(Stored dataset items)
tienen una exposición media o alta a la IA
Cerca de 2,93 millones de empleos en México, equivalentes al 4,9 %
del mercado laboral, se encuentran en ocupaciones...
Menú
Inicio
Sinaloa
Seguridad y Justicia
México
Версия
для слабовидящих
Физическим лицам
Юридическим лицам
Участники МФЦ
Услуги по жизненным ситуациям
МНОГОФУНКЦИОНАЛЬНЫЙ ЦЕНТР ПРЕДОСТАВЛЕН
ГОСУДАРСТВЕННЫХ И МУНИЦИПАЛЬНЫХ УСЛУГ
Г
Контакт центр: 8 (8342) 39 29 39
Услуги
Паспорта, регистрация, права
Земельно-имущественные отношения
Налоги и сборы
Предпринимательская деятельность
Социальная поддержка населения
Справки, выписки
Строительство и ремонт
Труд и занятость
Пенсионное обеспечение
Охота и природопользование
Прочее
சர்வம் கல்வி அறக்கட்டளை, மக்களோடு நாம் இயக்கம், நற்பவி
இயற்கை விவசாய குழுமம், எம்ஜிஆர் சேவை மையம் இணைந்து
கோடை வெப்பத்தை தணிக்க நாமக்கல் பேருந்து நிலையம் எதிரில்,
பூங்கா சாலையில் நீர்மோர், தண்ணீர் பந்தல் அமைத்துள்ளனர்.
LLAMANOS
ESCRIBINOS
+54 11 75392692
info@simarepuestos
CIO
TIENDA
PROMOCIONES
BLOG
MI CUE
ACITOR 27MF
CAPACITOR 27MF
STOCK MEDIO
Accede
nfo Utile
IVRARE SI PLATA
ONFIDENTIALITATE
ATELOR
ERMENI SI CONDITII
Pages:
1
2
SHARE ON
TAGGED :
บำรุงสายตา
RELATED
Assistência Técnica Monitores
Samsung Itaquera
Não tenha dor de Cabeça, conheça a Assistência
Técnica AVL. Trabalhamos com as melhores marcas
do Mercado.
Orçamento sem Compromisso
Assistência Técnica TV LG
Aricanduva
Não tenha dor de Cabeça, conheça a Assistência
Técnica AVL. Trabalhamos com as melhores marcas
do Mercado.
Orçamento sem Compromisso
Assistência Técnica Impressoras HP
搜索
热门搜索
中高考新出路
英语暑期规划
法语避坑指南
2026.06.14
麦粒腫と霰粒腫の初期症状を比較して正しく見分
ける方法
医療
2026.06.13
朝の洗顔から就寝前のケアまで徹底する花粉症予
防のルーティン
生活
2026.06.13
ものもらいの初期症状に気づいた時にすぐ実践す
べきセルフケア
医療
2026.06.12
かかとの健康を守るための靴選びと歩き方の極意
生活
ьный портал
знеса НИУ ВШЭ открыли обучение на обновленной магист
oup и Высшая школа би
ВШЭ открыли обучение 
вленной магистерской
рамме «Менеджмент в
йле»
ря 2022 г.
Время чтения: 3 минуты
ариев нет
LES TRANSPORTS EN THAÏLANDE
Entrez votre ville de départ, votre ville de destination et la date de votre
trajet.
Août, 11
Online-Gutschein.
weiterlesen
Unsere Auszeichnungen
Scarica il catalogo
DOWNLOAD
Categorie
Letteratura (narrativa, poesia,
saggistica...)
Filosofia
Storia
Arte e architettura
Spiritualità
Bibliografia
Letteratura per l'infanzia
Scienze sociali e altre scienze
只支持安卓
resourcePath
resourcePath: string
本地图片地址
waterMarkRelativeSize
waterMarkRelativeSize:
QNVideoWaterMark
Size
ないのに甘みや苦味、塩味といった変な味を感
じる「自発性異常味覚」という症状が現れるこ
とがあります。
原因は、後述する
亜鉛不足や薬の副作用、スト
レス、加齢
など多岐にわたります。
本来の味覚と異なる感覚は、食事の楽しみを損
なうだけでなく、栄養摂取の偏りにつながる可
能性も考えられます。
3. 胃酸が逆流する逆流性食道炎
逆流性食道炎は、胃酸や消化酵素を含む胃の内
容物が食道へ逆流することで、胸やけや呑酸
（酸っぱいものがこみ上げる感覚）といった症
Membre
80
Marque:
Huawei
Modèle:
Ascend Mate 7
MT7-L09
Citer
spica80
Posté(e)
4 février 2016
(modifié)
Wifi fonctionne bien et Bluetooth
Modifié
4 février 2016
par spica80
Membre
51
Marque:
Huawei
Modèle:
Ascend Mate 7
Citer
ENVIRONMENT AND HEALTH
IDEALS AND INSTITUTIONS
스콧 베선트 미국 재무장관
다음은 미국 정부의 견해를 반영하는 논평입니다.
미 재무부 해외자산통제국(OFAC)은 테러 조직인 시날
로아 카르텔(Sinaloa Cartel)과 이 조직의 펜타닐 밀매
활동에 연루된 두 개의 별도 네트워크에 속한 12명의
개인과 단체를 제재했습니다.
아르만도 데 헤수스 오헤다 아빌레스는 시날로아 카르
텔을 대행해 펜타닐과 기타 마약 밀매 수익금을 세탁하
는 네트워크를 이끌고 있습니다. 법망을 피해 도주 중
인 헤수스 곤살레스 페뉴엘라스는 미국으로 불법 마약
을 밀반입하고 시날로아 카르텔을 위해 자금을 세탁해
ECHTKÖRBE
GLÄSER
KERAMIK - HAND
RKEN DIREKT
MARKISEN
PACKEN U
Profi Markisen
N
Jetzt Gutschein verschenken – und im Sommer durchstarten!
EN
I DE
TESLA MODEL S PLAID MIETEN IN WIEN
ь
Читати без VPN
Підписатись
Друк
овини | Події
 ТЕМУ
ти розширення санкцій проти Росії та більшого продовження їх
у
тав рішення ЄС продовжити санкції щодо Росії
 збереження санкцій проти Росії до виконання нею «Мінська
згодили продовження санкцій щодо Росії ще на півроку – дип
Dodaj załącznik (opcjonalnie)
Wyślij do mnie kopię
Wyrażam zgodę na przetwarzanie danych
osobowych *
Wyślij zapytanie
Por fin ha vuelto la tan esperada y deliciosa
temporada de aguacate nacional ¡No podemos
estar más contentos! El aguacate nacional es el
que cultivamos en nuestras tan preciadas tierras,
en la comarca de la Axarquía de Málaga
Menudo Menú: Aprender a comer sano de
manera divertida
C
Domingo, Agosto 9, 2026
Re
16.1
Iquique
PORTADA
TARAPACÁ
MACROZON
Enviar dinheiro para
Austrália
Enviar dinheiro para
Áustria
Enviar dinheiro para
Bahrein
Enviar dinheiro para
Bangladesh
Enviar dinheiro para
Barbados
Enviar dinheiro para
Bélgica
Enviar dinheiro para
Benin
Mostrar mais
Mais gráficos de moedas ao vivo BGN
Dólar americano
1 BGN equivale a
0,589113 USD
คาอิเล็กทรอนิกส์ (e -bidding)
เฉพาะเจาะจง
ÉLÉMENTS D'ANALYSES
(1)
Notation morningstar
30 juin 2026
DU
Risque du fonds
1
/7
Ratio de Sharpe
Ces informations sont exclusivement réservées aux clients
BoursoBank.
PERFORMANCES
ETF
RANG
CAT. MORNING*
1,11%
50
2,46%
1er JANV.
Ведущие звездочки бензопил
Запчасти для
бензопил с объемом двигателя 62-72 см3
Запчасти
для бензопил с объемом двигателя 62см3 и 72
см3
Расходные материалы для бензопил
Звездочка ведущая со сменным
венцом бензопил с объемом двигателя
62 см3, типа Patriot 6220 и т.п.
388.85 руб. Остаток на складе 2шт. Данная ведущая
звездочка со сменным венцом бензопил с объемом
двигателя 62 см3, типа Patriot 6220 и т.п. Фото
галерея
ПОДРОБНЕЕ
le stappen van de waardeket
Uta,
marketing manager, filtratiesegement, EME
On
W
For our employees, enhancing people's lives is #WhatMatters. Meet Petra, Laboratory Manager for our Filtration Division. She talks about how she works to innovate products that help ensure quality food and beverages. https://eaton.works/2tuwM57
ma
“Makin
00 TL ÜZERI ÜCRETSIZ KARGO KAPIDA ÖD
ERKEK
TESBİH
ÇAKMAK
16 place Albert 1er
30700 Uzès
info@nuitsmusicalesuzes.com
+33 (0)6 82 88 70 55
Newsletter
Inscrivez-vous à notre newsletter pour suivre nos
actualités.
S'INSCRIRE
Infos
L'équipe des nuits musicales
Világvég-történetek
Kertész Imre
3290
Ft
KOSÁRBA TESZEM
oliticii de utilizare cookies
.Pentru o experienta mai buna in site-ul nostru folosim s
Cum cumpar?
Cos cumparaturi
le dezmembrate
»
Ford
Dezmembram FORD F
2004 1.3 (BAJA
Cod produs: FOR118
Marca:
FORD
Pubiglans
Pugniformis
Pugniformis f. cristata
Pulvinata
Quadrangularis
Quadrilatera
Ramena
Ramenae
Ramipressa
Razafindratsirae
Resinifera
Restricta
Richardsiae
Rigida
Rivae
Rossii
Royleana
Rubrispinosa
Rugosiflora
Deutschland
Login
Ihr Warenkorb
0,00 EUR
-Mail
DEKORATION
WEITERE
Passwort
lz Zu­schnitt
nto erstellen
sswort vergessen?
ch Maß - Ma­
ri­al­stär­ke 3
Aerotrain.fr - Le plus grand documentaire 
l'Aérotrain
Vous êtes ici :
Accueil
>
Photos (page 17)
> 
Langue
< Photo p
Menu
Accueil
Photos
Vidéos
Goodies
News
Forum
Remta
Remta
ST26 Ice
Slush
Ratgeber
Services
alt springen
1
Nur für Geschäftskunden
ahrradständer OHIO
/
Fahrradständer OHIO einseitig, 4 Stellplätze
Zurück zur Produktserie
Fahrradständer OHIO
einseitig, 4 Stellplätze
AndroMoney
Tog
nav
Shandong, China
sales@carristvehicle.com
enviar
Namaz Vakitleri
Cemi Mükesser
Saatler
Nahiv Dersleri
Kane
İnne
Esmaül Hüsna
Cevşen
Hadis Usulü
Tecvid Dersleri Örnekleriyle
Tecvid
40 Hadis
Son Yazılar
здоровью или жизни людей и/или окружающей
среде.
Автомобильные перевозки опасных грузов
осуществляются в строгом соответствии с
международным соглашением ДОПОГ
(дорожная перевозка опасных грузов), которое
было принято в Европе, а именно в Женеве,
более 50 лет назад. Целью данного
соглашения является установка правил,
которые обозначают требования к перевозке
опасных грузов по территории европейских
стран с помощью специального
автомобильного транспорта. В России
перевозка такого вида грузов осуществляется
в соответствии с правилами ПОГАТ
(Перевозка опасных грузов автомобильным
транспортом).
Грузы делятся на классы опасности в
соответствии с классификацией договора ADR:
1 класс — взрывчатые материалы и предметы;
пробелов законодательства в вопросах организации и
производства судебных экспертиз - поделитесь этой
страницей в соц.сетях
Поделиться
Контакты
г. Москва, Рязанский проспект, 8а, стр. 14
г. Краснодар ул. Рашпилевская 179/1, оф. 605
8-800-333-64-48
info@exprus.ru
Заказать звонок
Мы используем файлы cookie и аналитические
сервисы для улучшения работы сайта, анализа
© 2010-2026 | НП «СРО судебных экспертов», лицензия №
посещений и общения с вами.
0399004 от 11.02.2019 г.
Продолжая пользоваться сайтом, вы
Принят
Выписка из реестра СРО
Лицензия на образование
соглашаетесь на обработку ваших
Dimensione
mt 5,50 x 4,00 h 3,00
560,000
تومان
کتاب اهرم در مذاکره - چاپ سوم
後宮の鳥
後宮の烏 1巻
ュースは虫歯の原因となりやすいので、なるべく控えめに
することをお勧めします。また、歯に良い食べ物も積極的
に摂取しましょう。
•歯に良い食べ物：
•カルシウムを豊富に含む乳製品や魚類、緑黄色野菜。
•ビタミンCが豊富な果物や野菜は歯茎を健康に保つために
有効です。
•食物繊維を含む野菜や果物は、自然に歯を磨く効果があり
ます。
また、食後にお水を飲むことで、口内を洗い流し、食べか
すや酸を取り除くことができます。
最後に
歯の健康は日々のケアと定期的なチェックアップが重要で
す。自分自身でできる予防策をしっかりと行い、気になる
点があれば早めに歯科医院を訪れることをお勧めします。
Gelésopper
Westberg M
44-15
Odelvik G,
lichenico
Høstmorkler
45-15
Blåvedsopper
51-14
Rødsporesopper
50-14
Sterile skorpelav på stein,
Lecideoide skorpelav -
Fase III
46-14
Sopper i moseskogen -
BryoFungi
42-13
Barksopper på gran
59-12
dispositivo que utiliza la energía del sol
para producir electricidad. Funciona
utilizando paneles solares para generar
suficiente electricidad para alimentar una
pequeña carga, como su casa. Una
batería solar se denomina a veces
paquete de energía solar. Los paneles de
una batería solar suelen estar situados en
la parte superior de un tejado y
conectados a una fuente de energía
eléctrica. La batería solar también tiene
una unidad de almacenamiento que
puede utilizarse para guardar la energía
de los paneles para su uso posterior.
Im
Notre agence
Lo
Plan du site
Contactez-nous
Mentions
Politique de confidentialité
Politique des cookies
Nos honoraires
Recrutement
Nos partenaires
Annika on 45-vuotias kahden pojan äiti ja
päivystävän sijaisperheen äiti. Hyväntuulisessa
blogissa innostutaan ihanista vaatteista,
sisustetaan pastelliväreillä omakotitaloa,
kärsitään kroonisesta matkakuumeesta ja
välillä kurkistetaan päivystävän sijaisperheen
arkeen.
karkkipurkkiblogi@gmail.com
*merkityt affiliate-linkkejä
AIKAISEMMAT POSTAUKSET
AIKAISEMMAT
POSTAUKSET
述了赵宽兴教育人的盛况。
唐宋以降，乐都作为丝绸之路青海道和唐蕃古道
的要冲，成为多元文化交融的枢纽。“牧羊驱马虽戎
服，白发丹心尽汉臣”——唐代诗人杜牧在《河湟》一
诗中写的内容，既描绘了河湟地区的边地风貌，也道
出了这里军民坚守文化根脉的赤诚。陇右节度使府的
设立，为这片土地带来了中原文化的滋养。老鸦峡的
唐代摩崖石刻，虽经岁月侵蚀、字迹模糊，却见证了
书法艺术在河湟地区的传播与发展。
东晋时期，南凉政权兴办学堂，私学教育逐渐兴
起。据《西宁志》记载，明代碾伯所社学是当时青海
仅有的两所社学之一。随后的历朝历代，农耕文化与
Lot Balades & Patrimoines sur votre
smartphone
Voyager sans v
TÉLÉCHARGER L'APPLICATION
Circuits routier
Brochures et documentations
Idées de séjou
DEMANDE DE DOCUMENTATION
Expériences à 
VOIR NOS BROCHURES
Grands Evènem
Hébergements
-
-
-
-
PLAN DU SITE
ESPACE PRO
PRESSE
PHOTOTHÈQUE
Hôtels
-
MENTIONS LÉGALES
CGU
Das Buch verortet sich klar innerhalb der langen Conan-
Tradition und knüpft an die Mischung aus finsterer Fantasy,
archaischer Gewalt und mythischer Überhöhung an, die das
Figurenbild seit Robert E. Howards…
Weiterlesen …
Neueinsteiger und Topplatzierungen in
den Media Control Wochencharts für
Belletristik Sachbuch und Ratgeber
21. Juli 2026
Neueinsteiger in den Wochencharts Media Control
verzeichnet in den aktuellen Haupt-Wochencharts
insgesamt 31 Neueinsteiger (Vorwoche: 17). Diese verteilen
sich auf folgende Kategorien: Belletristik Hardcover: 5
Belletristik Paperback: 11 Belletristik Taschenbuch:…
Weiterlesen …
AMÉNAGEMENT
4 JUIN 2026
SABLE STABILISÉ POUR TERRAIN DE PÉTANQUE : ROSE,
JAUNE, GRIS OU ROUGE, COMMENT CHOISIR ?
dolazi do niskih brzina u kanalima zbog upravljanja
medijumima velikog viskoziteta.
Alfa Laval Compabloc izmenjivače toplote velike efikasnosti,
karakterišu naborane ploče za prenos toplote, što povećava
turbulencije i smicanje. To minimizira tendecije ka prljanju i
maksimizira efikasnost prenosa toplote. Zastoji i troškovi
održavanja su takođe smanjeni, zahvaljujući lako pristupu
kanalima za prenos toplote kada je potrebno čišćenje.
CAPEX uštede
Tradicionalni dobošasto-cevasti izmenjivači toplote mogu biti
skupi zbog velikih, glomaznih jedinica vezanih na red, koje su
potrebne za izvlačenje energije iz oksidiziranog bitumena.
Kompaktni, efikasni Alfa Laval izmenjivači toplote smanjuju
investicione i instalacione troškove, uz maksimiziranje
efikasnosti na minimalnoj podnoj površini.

▸ **INSTRUCTION**: Copy the entries word for word. Start at the first line and end with the line containing "Услуги по жизненным ситуациям".

▸ **SOLUTION TO THIS EXERCISE**:
tienen una exposición media o alta a la IA
Cerca de 2,93 millones de empleos en México, equivalentes al 4,9 %
del mercado laboral, se encuentran en ocupaciones...
Menú
Inicio
Sinaloa
Seguridad y Justicia
México
Версия
для слабовидящих
Физическим лицам
Юридическим лицам
Участники МФЦ
Услуги по жизненным ситуациям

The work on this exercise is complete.